DIRECTIONS » Only certain lines below are wanted: those starting at the line containing "THE AARC ANTENNA" and ending at the line containing "Noah got his", both included, each retyped exactly.

PROVIDED ENTRIES »
-------
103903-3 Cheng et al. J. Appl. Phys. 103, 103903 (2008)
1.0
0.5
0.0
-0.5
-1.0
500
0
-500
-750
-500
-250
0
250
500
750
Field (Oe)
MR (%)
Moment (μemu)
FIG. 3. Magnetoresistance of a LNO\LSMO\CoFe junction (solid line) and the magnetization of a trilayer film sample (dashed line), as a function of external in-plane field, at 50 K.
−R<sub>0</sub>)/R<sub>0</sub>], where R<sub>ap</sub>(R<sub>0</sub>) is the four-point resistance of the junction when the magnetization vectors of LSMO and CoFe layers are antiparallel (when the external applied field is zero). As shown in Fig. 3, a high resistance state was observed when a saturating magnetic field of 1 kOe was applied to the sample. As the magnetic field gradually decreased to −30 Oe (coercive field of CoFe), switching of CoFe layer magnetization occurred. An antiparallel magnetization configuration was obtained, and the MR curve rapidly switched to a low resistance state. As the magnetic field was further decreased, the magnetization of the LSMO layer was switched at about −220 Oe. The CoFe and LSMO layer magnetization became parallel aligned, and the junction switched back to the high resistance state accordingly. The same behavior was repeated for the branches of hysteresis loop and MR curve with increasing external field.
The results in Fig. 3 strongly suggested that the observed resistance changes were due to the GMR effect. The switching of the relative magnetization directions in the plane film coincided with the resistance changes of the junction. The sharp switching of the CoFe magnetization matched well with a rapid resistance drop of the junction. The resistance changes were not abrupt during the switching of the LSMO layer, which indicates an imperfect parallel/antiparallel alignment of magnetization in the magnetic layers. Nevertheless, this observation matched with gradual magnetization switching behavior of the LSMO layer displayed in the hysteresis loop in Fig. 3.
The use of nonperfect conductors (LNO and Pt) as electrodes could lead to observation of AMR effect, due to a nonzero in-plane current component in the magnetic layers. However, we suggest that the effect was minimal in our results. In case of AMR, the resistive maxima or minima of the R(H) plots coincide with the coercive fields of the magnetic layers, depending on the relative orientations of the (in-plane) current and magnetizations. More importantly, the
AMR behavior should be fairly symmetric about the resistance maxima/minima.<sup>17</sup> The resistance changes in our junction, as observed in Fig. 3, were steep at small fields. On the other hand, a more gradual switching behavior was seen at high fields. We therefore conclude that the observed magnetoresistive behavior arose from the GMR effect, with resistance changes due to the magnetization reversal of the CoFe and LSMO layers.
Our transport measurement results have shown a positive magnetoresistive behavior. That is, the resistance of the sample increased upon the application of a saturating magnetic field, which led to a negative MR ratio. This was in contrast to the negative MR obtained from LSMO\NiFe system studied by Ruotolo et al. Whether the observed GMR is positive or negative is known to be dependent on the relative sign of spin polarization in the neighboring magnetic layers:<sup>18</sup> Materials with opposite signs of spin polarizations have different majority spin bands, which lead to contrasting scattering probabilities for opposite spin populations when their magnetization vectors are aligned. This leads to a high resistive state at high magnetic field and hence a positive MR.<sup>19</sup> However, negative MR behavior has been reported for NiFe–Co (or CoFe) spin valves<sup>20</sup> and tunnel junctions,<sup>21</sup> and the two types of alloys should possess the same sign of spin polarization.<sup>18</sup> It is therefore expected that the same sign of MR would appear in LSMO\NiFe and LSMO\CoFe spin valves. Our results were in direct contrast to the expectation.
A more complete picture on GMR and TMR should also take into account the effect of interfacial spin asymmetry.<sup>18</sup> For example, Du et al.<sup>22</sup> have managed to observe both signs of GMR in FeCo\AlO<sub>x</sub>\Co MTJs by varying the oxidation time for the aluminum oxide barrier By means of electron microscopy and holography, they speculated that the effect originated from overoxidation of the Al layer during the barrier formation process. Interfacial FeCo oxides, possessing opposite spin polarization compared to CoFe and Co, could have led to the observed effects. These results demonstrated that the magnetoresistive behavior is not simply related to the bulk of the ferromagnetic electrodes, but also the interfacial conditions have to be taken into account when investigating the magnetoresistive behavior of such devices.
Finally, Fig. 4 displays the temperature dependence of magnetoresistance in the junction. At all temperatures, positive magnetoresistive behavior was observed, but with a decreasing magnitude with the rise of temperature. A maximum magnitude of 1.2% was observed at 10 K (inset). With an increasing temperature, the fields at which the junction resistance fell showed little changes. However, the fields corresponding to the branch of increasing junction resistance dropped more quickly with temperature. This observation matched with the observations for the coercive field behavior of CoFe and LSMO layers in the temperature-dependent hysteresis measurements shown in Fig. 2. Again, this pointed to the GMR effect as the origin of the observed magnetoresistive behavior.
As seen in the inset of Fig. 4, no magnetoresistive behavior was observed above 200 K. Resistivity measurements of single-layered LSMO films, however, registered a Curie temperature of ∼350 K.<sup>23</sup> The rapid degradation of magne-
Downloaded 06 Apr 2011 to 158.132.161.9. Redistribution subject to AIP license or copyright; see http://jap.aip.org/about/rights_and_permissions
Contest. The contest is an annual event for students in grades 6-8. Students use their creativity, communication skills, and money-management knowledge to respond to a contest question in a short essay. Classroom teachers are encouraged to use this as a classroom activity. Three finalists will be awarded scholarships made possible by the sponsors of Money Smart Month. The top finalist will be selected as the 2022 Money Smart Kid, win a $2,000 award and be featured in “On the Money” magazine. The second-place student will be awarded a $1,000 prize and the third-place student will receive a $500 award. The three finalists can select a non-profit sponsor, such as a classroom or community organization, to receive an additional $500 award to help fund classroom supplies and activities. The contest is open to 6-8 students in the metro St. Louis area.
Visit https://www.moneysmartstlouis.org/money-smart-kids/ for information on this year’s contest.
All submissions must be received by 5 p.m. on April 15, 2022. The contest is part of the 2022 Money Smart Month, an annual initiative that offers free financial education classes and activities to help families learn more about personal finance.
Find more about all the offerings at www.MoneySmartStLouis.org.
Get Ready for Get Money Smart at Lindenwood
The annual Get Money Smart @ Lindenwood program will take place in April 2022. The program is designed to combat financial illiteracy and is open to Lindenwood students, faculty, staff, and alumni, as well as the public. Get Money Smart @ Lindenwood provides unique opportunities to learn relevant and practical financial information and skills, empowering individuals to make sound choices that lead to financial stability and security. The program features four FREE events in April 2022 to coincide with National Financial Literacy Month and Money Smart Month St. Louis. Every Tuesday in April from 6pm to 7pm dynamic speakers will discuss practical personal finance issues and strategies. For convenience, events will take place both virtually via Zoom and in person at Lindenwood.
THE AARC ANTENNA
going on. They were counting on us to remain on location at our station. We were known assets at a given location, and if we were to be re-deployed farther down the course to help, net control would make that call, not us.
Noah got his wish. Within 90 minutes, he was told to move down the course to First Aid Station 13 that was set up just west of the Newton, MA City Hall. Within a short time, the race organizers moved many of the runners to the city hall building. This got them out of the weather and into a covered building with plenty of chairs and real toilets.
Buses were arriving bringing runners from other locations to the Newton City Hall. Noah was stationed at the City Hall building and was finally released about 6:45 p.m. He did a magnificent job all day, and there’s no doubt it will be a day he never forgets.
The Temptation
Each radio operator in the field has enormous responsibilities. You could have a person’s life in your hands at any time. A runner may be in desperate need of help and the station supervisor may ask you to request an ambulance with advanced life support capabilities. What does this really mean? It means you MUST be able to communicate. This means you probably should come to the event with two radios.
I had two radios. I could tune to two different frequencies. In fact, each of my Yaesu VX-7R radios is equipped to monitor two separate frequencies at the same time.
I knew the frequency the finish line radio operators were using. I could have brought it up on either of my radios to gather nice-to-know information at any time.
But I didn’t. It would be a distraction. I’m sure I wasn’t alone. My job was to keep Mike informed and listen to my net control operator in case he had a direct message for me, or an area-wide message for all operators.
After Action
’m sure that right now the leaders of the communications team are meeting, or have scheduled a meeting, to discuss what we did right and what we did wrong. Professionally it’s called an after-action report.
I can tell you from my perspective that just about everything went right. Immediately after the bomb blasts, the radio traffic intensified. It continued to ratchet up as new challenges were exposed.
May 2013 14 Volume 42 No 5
-------
SOLVED EXERCISE »
THE AARC ANTENNA
going on. They were counting on us to remain on location at our station. We were known assets at a given location, and if we were to be re-deployed farther down the course to help, net control would make that call, not us.
Noah got his wish. Within 90 minutes, he was told to move down the course to First Aid Station 13 that was set up just west of the Newton, MA City Hall. Within a short time, the race organizers moved many of the runners to the city hall building. This got them out of the weather and into a covered building with plenty of chairs and real toilets.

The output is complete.